Asterisk denotes entries on real places.
*Brooklyn
*New York City. Crane’s vision of America’s largest city is ambiguous. On one hand, “Proem” and “The Tunnel” depict a city resembling London in T. S. Eliot’s 1922 poem “The Waste Land,” which contrasts a sordid contemporary urban environment with an idealized past. In Crane’s poem, many of New York’s famous streets exemplify a similar contrast: Avenue A, Broadway, Fourteenth Street, Chambers Street, Bleeker Street, and Prince Street. On the other hand, in “Proem” and “Atlantis,” New York’s Brooklyn Bridge represents the greatest achievement of modern man.
*Cathay. Medieval name for northern China, the fabled Orient and a land of spices and riches. Crane uses it here as the first of a series of “promised lands,” including Atlantis, Avalon, and America. These idealized places are backdrops for the modern mechanical age, which, too, has enormous potential and great dangers.
River. The central image of “The River” is the Mississippi River, which flows past Cairo, Illinois, where it is joined by the Ohio River and symbolizes freedom and continuity. Although most of the section actually is set first on a train and among hoboes crossing the country, the river, like the bridge, connects past and present America.
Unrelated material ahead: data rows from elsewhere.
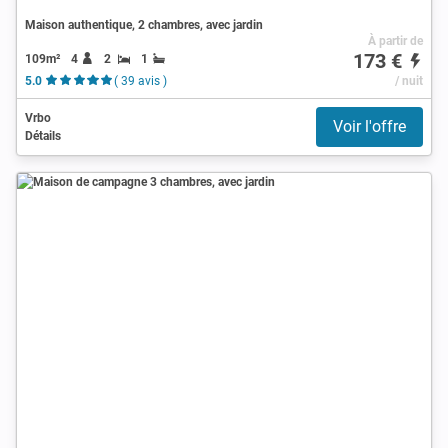
Maison authentique, 2 chambres, avec jardin
À partir de
173 €
109m²
4
2
1
5.0
( 39 avis )
/ nuit
Vrbo
Voir l'offre
Détails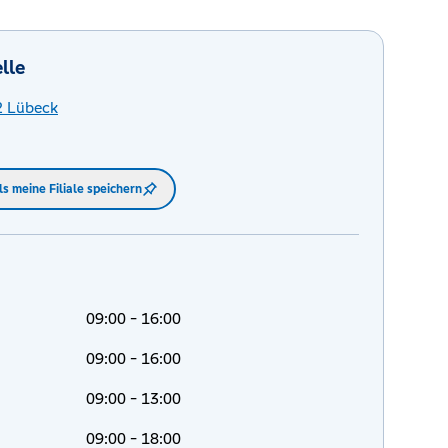
lle
2
Lübeck
ls meine Filiale speichern
09:00 - 16:00
09:00 - 16:00
09:00 - 13:00
09:00 - 18:00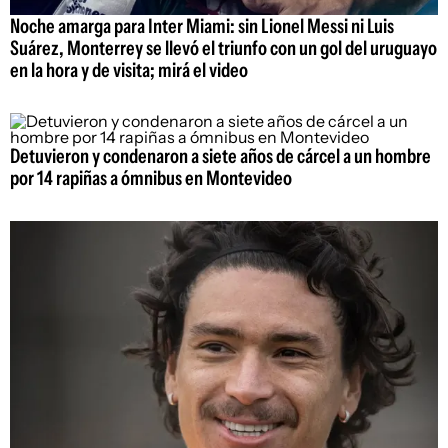
Noche amarga para Inter Miami: sin Lionel Messi ni Luis
Suárez, Monterrey se llevó el triunfo con un gol del uruguayo
en la hora y de visita; mirá el video
Detuvieron y condenaron a siete años de cárcel a un hombre
por 14 rapiñas a ómnibus en Montevideo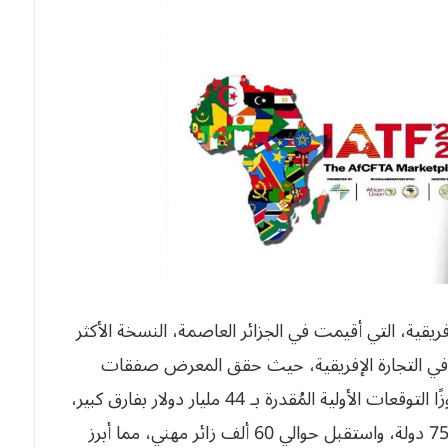
ريقية، التي أقيمت في الجزائر العاصمة، النسخة الأكثر
ئد في التجارة الإفريقية، حيث حقق المعرض صفقات
، متجاوزًا التوقعات الأولية المُقدرة بـ 44 مليار دولار بفارق كبير،
حيث استقطب الحدث أكثر من 2000 عارض من 75 دولة، واستقبل حوالي 60 ألف زائر مهني، مما أبرز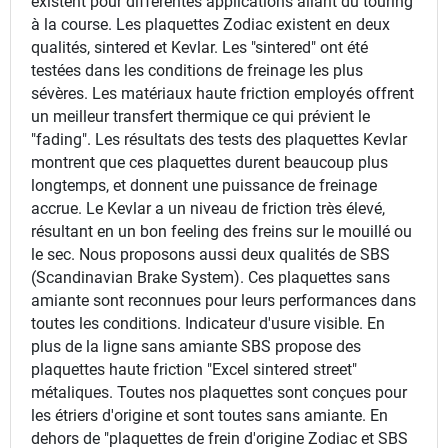
existent pour différentes applications allant du touring
à la course. Les plaquettes Zodiac existent en deux
qualités, sintered et Kevlar. Les "sintered" ont été
testées dans les conditions de freinage les plus
sévères. Les matériaux haute friction employés offrent
un meilleur transfert thermique ce qui prévient le
"fading". Les résultats des tests des plaquettes Kevlar
montrent que ces plaquettes durent beaucoup plus
longtemps, et donnent une puissance de freinage
accrue. Le Kevlar a un niveau de friction très élevé,
résultant en un bon feeling des freins sur le mouillé ou
le sec. Nous proposons aussi deux qualités de SBS
(Scandinavian Brake System). Ces plaquettes sans
amiante sont reconnues pour leurs performances dans
toutes les conditions. Indicateur d'usure visible. En
plus de la ligne sans amiante SBS propose des
plaquettes haute friction "Excel sintered street"
métaliques. Toutes nos plaquettes sont conçues pour
les étriers d'origine et sont toutes sans amiante. En
dehors de "plaquettes de frein d'origine Zodiac et SBS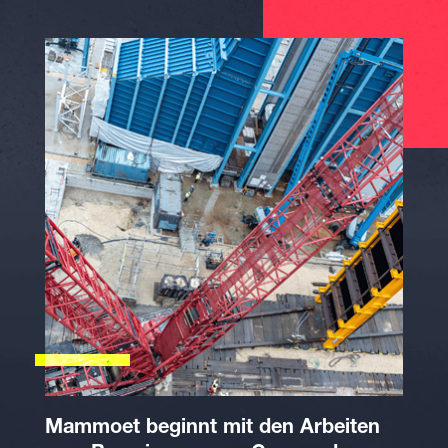
Mammoet beginnt mit den Arbeiten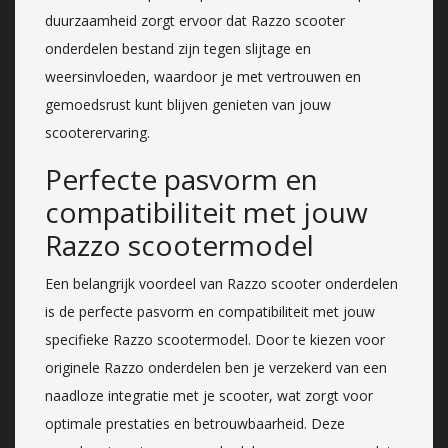
duurzaamheid zorgt ervoor dat Razzo scooter
onderdelen bestand zijn tegen slijtage en
weersinvloeden, waardoor je met vertrouwen en
gemoedsrust kunt blijven genieten van jouw
scooterervaring.
Perfecte pasvorm en
compatibiliteit met jouw
Razzo scootermodel
Een belangrijk voordeel van Razzo scooter onderdelen
is de perfecte pasvorm en compatibiliteit met jouw
specifieke Razzo scootermodel. Door te kiezen voor
originele Razzo onderdelen ben je verzekerd van een
naadloze integratie met je scooter, wat zorgt voor
optimale prestaties en betrouwbaarheid. Deze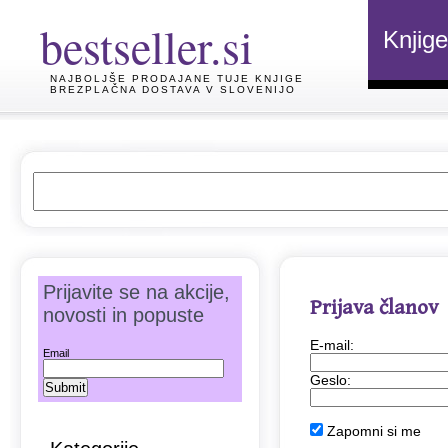
bestseller.si
Knjige
NAJBOLJŠE PRODAJANE TUJE KNJIGE
BREZPLAČNA DOSTAVA V SLOVENIJO
Prijavite se na akcije,
Prijava članov
novosti in popuste
E-mail:
Email
Geslo:
Zapomni si me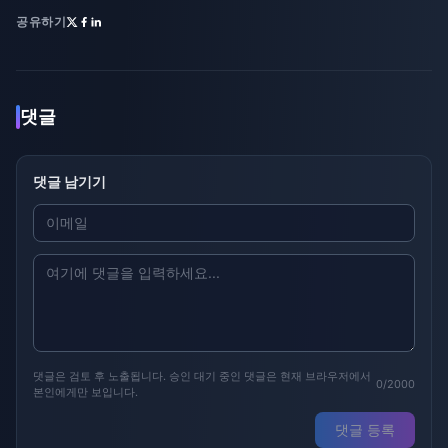
공유하기
댓글
댓글 남기기
댓글은 검토 후 노출됩니다. 승인 대기 중인 댓글은 현재 브라우저에서
0/2000
본인에게만 보입니다.
댓글 등록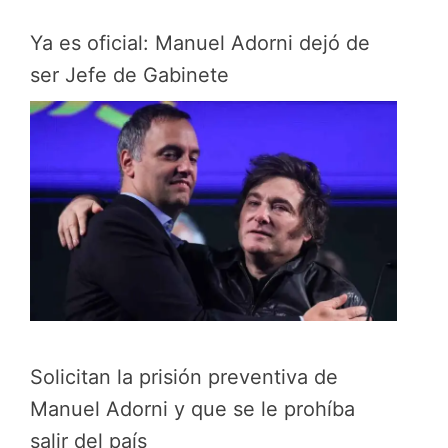
Ya es oficial: Manuel Adorni dejó de
ser Jefe de Gabinete
Solicitan la prisión preventiva de
Manuel Adorni y que se le prohíba
salir del país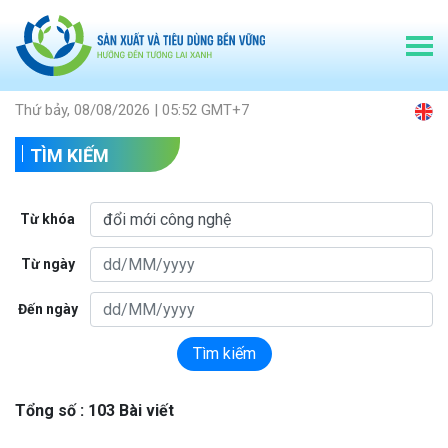
Thứ bảy, 08/08/2026 | 05:52 GMT+7
TÌM KIẾM
Từ khóa
Từ ngày
Đến ngày
Tìm kiếm
Tổng số : 103 Bài viết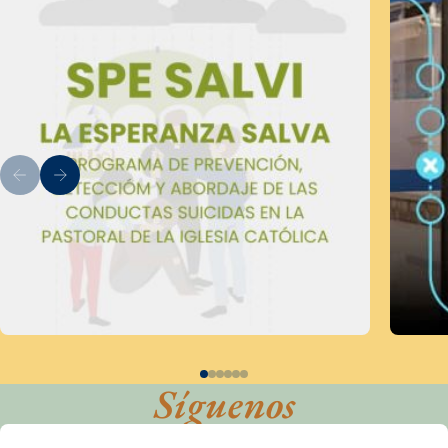
Síguenos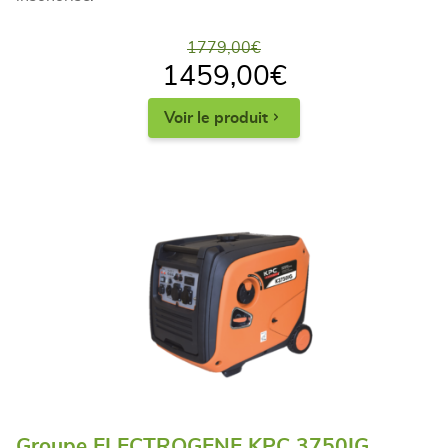
1779,00
€
1459,00
€
Voir le produit
Groupe ELECTROGENE KPC 3750IG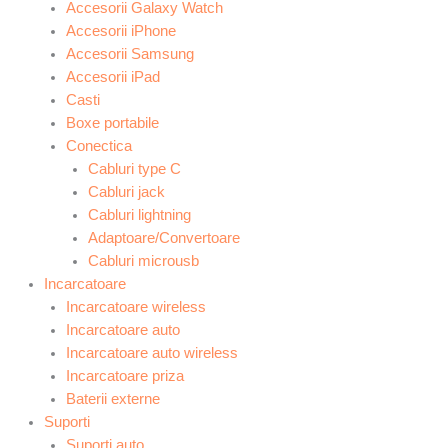
Accesorii Galaxy Watch
Accesorii iPhone
Accesorii Samsung
Accesorii iPad
Casti
Boxe portabile
Conectica
Cabluri type C
Cabluri jack
Cabluri lightning
Adaptoare/Convertoare
Cabluri microusb
Incarcatoare
Incarcatoare wireless
Incarcatoare auto
Incarcatoare auto wireless
Incarcatoare priza
Baterii externe
Suporti
Suporti auto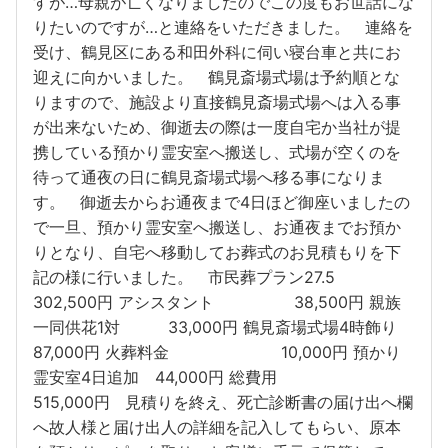
すが…母親が亡くなりましたのでこの度もお世話にな
りたいのですが…と連絡をいただきました。 連絡を
受け、鶴見区にある和田外科に伺い寝台車と共にお
迎えに向かいました。 鶴見斎場式場は予約順とな
りますので、施設より直接鶴見斎場式場へは入る事
が出来ないため、御逝去の際は一度自宅か当社が提
携している預かり霊安室へ搬送し、式場が空くのを
待って通夜の日に鶴見斎場式場へ移る事になりま
す。 御逝去からお通夜まで4日ほど御座いましたの
で一旦、預かり霊安室へ搬送し、お通夜までお預か
りとなり、自宅へ移動してお葬式のお見積もりを下
記の様に行いました。 市民葬プラン27.5
302,500円 アシスタント 38,500円 親族
一同供花1対 33,000円 鶴見斎場式場4時飾り
87,000円 火葬料金 10,000円 預かり
霊安室4日追加 44,000円 総費用
515,000円 見積りを終え、死亡診断書の届け出へ欄
へ故人様と届け出人の詳細を記入してもらい、原本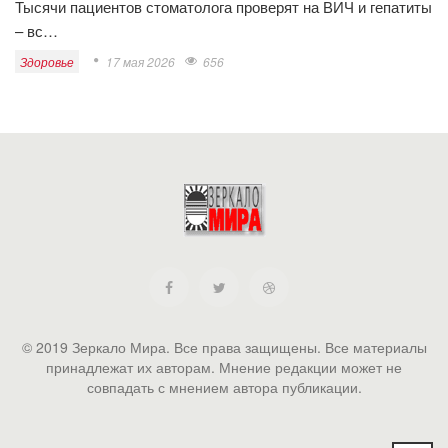
Тысячи пациентов стоматолога проверят на ВИЧ и гепатиты
– вс…
Здоровье
17 мая 2026
656
© 2019 Зеркало Мира. Все права защищены. Все материалы
принадлежат их авторам. Мнение редакции может не
совпадать с мнением автора публикации.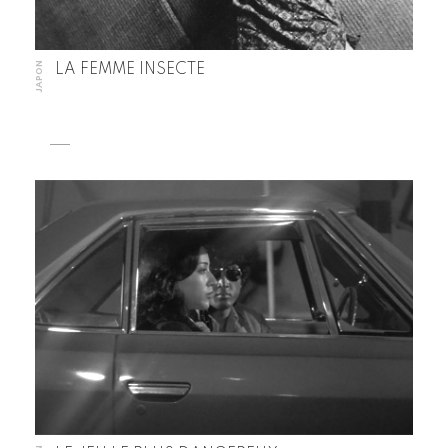
JAPON
LA FEMME INSECTE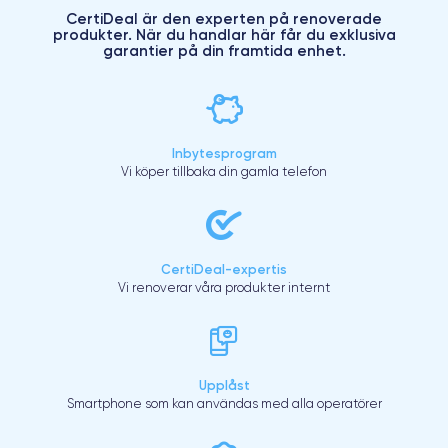
CertiDeal är den experten på renoverade
produkter. När du handlar här får du exklusiva
garantier på din framtida enhet.
Inbytesprogram
Vi köper tillbaka din gamla telefon
CertiDeal-expertis
Vi renoverar våra produkter internt
Upplåst
Smartphone som kan användas med alla operatörer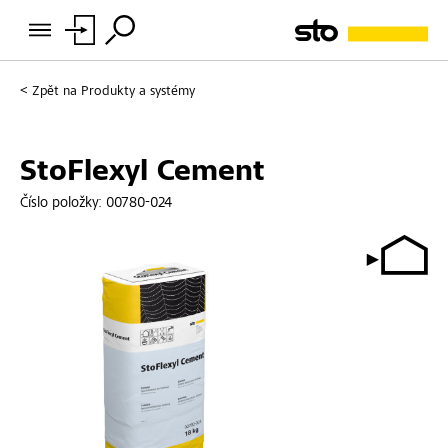
Zpět na
Produkty a systémy
StoFlexyl Cement
Číslo položky:
00780-024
*Cape Hatteras. North Carolina promontory where Orville and Wilbur Wright flew their first airplane from the hill at Kitty Hawk. Crane speculates both on the awesome power of modern machines, embodiments of the creative power of the imagination and, potentially, destructive of human values.
Quaker Hill. New England location with an old hotel called the Mizzentop, a beautiful relic of a more glorious time sullied by modern commercialism that has replaced the earlier peace and tranquillity of the Quaker religious meeting.